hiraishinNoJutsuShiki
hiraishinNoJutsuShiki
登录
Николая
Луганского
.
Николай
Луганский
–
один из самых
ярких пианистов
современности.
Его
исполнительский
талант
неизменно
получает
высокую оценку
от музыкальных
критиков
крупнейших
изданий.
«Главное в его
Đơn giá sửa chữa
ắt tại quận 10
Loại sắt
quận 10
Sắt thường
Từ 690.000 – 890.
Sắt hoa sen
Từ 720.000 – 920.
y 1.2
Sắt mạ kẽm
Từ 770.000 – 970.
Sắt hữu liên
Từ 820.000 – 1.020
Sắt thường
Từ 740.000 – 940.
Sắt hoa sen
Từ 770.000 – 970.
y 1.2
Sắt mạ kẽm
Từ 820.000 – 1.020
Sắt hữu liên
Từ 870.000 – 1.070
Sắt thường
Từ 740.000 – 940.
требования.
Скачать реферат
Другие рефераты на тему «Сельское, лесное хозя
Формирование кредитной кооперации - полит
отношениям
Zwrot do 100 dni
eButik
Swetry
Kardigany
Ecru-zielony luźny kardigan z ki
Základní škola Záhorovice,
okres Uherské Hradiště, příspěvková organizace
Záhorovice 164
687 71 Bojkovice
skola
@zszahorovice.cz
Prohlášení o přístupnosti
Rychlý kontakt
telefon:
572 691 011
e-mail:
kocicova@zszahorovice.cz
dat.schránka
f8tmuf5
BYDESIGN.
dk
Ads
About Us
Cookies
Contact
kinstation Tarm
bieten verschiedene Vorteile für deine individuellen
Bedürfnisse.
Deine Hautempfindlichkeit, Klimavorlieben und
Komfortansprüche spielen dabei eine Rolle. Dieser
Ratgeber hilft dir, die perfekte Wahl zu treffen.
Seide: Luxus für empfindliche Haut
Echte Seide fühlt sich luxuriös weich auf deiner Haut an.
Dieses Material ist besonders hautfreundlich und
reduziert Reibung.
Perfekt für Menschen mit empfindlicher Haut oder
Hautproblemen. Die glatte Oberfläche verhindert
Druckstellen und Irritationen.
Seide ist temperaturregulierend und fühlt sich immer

→ **What to work on**
I would like the records restated exactly, with every line intact.

→ **Solution to the exercise**
hiraishinNoJutsuShiki
hiraishinNoJutsuShiki
登录
Николая
Луганского
.
Николай
Луганский
–
один из самых
ярких пианистов
современности.
Его
исполнительский
талант
неизменно
получает
высокую оценку
от музыкальных
критиков
крупнейших
изданий.
«Главное в его
Đơn giá sửa chữa
ắt tại quận 10
Loại sắt
quận 10
Sắt thường
Từ 690.000 – 890.
Sắt hoa sen
Từ 720.000 – 920.
y 1.2
Sắt mạ kẽm
Từ 770.000 – 970.
Sắt hữu liên
Từ 820.000 – 1.020
Sắt thường
Từ 740.000 – 940.
Sắt hoa sen
Từ 770.000 – 970.
y 1.2
Sắt mạ kẽm
Từ 820.000 – 1.020
Sắt hữu liên
Từ 870.000 – 1.070
Sắt thường
Từ 740.000 – 940.
требования.
Скачать реферат
Другие рефераты на тему «Сельское, лесное хозя
Формирование кредитной кооперации - полит
отношениям
Zwrot do 100 dni
eButik
Swetry
Kardigany
Ecru-zielony luźny kardigan z ki
Základní škola Záhorovice,
okres Uherské Hradiště, příspěvková organizace
Záhorovice 164
687 71 Bojkovice
skola
@zszahorovice.cz
Prohlášení o přístupnosti
Rychlý kontakt
telefon:
572 691 011
e-mail:
kocicova@zszahorovice.cz
dat.schránka
f8tmuf5
BYDESIGN.
dk
Ads
About Us
Cookies
Contact
kinstation Tarm
bieten verschiedene Vorteile für deine individuellen
Bedürfnisse.
Deine Hautempfindlichkeit, Klimavorlieben und
Komfortansprüche spielen dabei eine Rolle. Dieser
Ratgeber hilft dir, die perfekte Wahl zu treffen.
Seide: Luxus für empfindliche Haut
Echte Seide fühlt sich luxuriös weich auf deiner Haut an.
Dieses Material ist besonders hautfreundlich und
reduziert Reibung.
Perfekt für Menschen mit empfindlicher Haut oder
Hautproblemen. Die glatte Oberfläche verhindert
Druckstellen und Irritationen.
Seide ist temperaturregulierend und fühlt sich immer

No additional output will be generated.